*** Opening of Records for the exercise ***

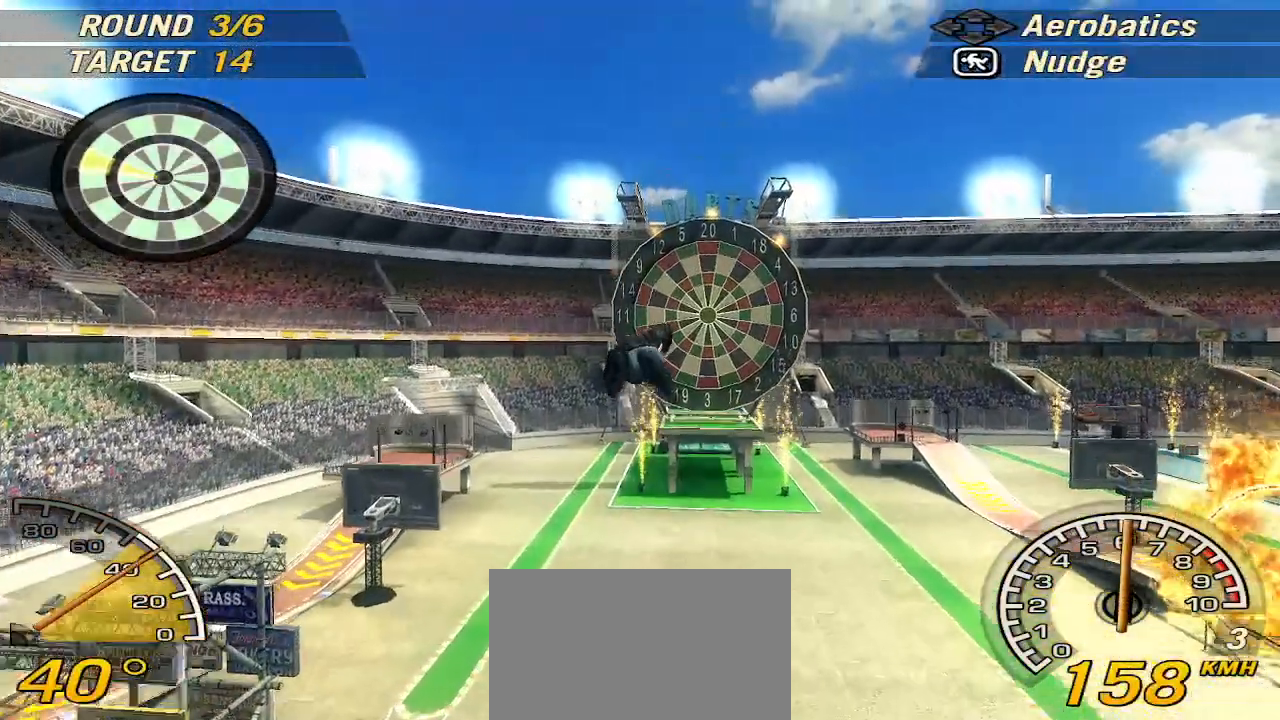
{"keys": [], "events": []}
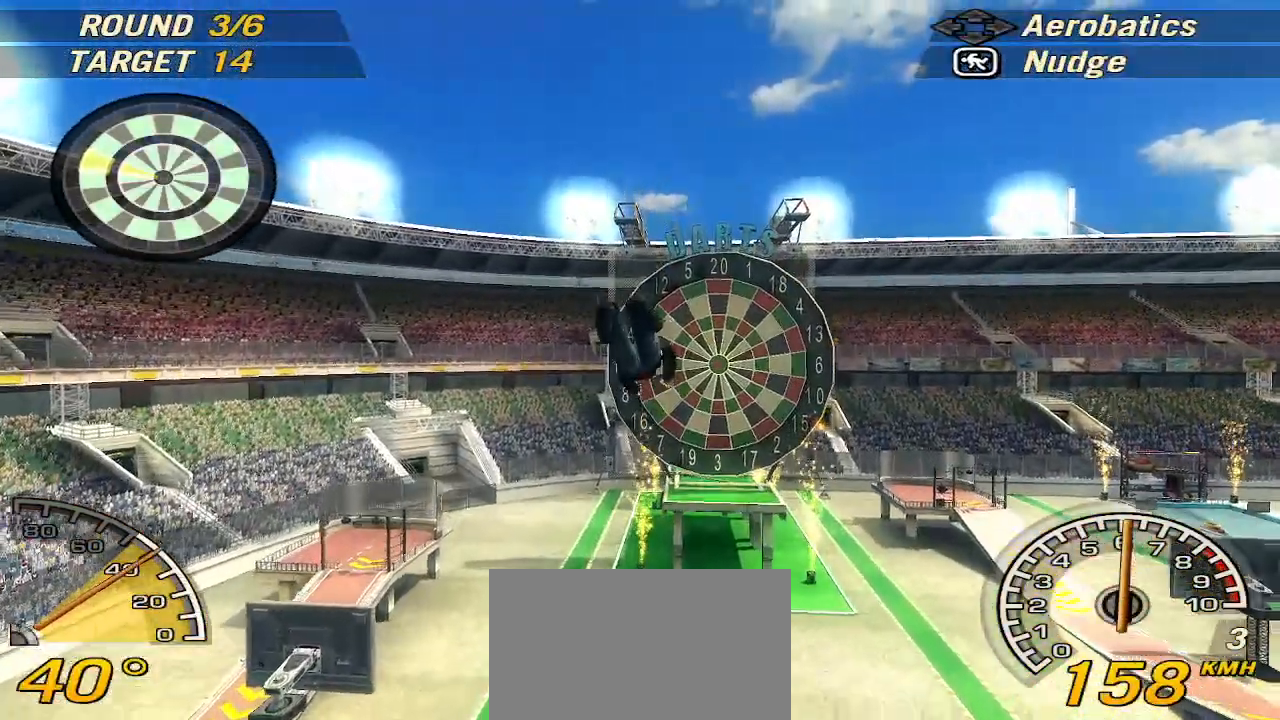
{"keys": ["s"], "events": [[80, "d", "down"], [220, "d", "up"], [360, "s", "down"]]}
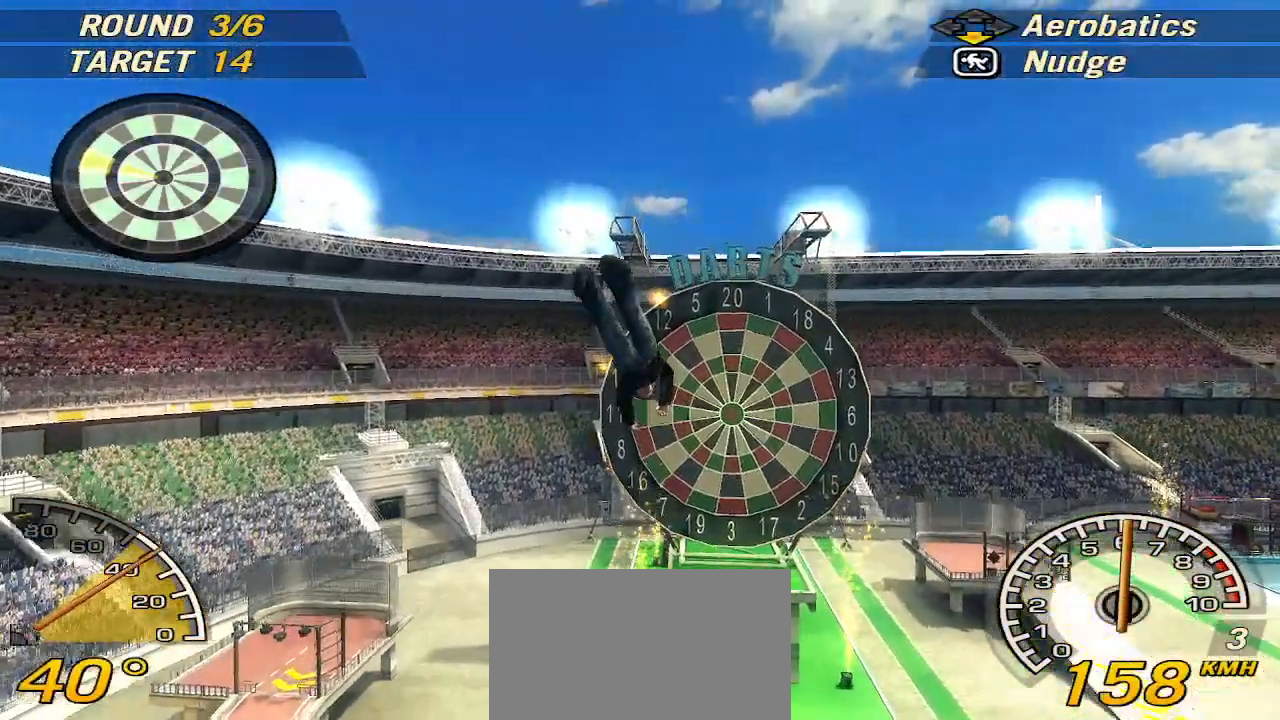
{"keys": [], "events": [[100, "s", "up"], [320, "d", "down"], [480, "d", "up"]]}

*** Close of Records for the exercise ***
*** Opening of Records for the exercise ***

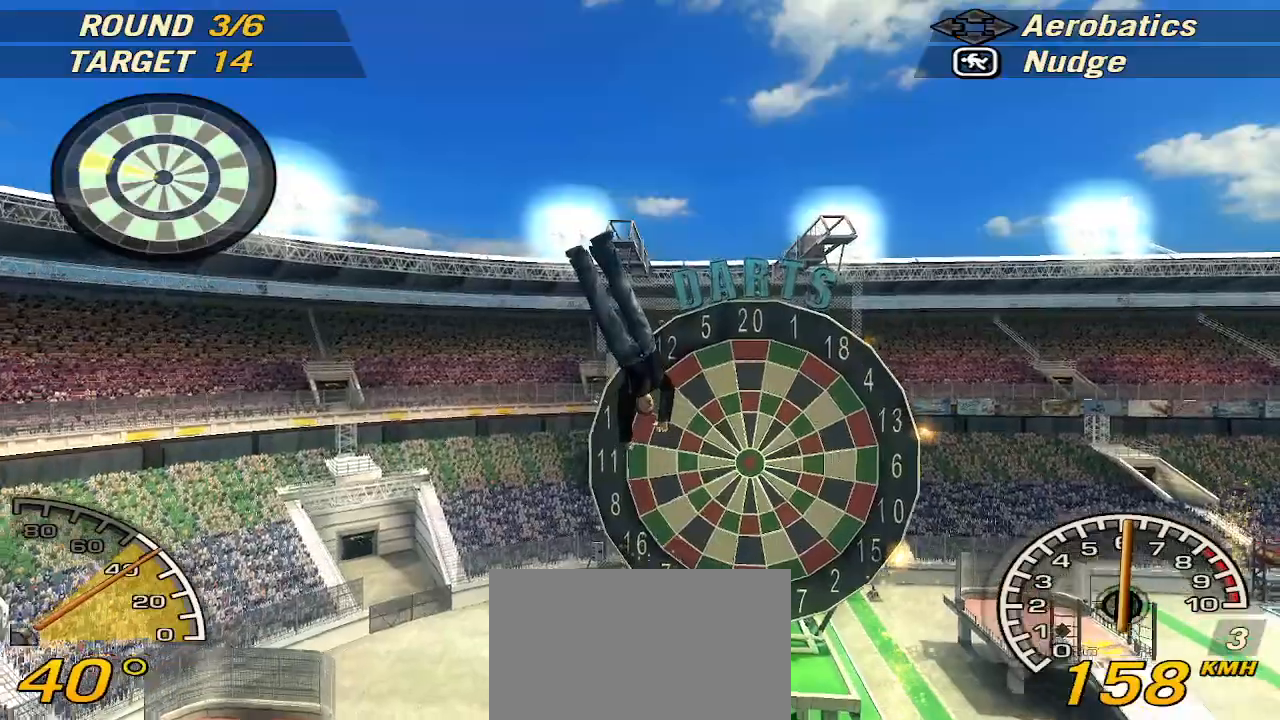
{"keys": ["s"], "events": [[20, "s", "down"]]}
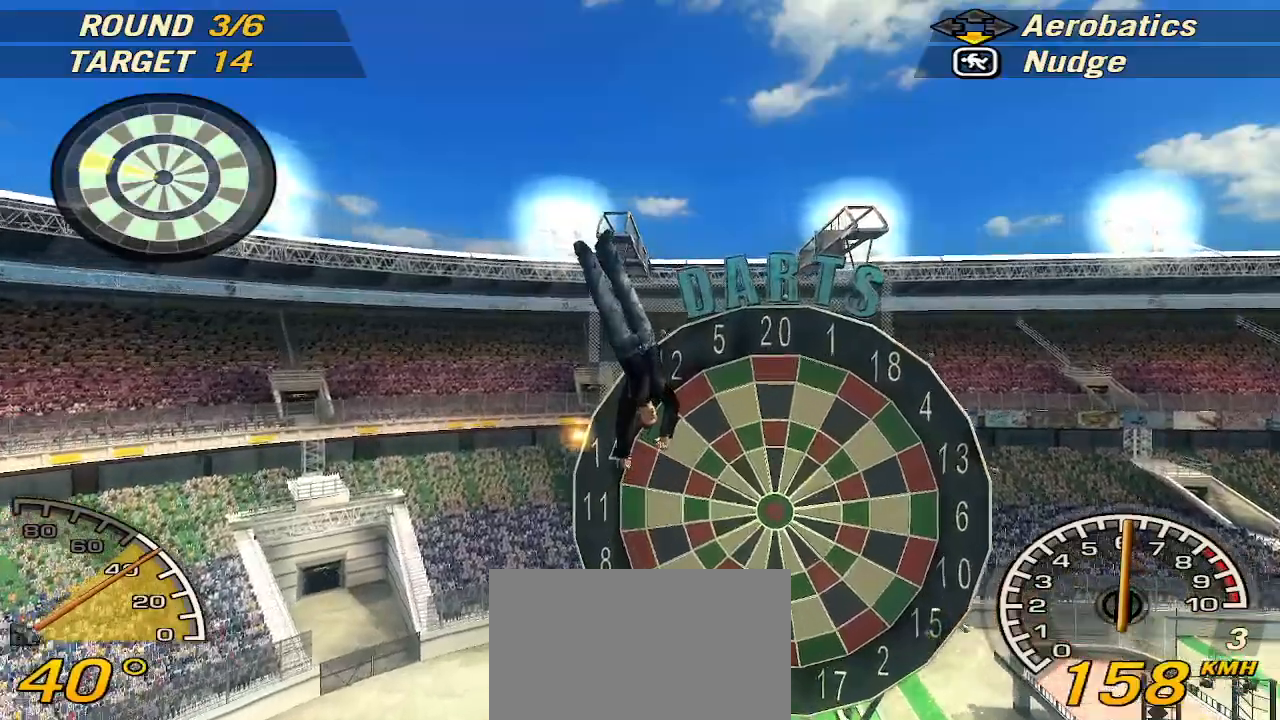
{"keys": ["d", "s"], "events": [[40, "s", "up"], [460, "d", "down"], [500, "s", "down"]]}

*** Close of Records for the exercise ***

● **What you need to do**
Looking at the listing above, which lines hold "down"? Copy every such line.

● **Your response**
{"keys": ["s"], "events": [[80, "d", "down"], [220, "d", "up"], [360, "s", "down"]]}
{"keys": [], "events": [[100, "s", "up"], [320, "d", "down"], [480, "d", "up"]]}
{"keys": ["s"], "events": [[20, "s", "down"]]}
{"keys": ["d", "s"], "events": [[40, "s", "up"], [460, "d", "down"], [500, "s", "down"]]}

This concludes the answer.